Later, Lennon conceived The Beatles’ classic ‘Revolution 9’ after hearing the engineer’s testing voice saying, “This is EMI test series number nine.” He was positively in a tizz over the number and its perfectly normal recurrence in his life. If you agree with Lennon that this is a little spooky, just wait until you hear about his brush with the aliens.
Lennon and the aliens
Always a man of abstract thought, Lennon’s words were often to be taken with a pinch of salt. After all, he was the mastermind behind the wacky practice of Bagism. If you haven’t heard of this before, in 1969, Lennon and his wife, Yoko Ono, promoted the idea of living in a bag that obscures the whole body.
Sufficiently bagged, it was intended that one would be immune from judgement from others on the basis of skin colour, gender, hair length, attire and age. One could see where they were coming from, yet I feel attire would be one of the more obvious points of prejudice in this scenario.
With the former in mind, let’s see if you believe the story of Lennon’s strange UFO sighting. In 1974 during his notorious “Lost Weekend” – an 18-month period that was marked by Lennon’s romantic interest in May Pang, a production coordinator who worked on Lennon and Yoko’s music – the bespectacled Beatle spotted something otherworldly.
After a significant spell of marital issues, Yoko and Lennon separated, and Lennon embarked on a short-lived relationship with Pang. Lennon would later return to Yoko and lament this period of his life. Although it did throw up some notable moments.
During this “Lost Weekend”, Lennon was so convinced he saw an alien spacecraft of some description that he wrote in the liner notes of his 1974 album Walls and Bridges, “On the 23rd Aug. 1974 at 9 o’clock I saw a U.F.O.” – notice the time?

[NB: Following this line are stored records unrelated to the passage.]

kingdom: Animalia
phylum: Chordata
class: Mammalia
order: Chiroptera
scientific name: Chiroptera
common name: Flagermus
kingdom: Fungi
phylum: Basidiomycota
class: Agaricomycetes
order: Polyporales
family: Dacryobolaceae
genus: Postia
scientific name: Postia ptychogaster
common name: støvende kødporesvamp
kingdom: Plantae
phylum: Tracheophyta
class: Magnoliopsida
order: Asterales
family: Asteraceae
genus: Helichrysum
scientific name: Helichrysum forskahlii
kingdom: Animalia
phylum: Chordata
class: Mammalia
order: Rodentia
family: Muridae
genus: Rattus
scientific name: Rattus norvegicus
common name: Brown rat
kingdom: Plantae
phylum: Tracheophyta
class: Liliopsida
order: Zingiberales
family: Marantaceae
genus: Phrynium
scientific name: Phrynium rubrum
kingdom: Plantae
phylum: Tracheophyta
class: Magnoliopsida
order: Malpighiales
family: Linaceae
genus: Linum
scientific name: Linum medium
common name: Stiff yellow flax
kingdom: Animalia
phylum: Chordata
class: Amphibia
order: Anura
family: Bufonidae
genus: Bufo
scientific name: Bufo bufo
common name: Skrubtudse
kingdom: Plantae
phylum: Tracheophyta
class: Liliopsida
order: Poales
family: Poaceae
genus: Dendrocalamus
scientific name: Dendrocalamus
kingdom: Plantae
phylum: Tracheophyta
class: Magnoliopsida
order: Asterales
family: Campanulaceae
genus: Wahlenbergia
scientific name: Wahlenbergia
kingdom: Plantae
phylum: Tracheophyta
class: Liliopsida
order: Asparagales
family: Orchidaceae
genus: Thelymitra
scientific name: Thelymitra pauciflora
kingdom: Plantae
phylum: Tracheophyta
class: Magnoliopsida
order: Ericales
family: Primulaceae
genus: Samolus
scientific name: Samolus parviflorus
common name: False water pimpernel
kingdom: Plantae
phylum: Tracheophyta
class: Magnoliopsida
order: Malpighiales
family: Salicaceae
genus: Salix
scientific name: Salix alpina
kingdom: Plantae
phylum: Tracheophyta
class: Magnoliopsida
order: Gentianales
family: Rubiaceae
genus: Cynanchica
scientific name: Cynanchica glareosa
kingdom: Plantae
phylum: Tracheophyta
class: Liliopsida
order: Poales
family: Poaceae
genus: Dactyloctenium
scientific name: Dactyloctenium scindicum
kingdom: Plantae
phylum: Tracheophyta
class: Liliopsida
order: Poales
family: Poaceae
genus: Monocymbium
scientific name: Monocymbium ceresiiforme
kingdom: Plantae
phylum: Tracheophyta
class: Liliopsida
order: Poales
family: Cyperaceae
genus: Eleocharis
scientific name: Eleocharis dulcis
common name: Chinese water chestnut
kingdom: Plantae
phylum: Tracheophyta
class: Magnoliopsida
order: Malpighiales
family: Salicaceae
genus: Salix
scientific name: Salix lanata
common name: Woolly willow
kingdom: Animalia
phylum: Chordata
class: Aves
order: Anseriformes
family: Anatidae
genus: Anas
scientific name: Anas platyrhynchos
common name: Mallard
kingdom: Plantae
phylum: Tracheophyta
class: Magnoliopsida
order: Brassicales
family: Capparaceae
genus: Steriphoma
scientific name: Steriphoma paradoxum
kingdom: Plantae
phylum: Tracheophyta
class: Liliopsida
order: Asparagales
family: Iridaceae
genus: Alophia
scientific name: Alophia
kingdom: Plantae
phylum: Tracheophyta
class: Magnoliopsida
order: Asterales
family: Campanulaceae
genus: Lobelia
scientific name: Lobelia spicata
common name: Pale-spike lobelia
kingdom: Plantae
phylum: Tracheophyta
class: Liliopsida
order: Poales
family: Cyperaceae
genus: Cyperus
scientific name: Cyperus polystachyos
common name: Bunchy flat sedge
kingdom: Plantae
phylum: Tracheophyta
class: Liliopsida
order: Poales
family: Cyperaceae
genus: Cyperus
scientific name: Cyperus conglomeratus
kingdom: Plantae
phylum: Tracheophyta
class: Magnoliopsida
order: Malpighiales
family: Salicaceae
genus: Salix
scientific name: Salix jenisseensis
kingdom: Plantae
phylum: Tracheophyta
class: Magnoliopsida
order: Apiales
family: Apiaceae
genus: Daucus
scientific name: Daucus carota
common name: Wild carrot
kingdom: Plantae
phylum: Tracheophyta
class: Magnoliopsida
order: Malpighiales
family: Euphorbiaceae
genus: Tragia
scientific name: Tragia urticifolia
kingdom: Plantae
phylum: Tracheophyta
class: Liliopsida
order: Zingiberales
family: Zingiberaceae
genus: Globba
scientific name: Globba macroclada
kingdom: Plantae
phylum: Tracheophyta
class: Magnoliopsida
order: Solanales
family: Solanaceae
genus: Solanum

At this low point in Lennon’s life, he had been plagued by a heavy alcohol and substance abuse issue, though the late Beatle insisted he was “very straight” at the time. When asked about the extra-terrestrial visitation by Interview magazine in November 1974, Lennon described what he saw from the window while he was “just dreaming around in my usual poetic frame of mind”.
Lennon said he saw “a thing with ordinary electric light bulbs flashing on and off round the bottom, one non-blinking red light on top” around 100 ft away, hovering over an adjacent building. Looking towards Newark from his New York City apartment, he was baffled by the sight but seemingly unperturbed.
For those among us who find it hard to conceive that Area 51 contains an aquarium of amorphous Martians connected to electrodes, Lennon’s sighting could perhaps be chalked off as a daydreaming fantasy or a hallucination of some sort. However, adding to the validation of the story, Lennon’s then-girlfriend, Pang, also bore witness to the bizarre scene.
“As I walked out onto the terrace, my eye caught this large, circular object coming towards us,” Pang remembered. “It was shaped like a flattened cone, and on top was a large, brilliant red light, not pulsating as on any of the aircraft we’d see heading for a landing at Newark Airport. When it came a little closer, we could make out a row or circle of white lights that ran around the entire rim of the craft – these were also flashing on and off. There were so many of these lights that it was dazzling to the mind.”
Her story remains consistent in the book Loving John. “I looked up and couldn’t believe my eyes,” she recalls. “There was a saucer-shaped object surrounded by blinding white lights gliding through the sky. I was convinced it was a UFO.” Apparently, Lennon did endeavour to known more, making inquiries after the event. Meanwhile, rather comically, Pang claims that Yoko Ono was bitterly jealous to have missed out. And somewhat more solemnly, Lennon said as he settled off to sleep on the night of the incident, “I wish it had taken us both away”.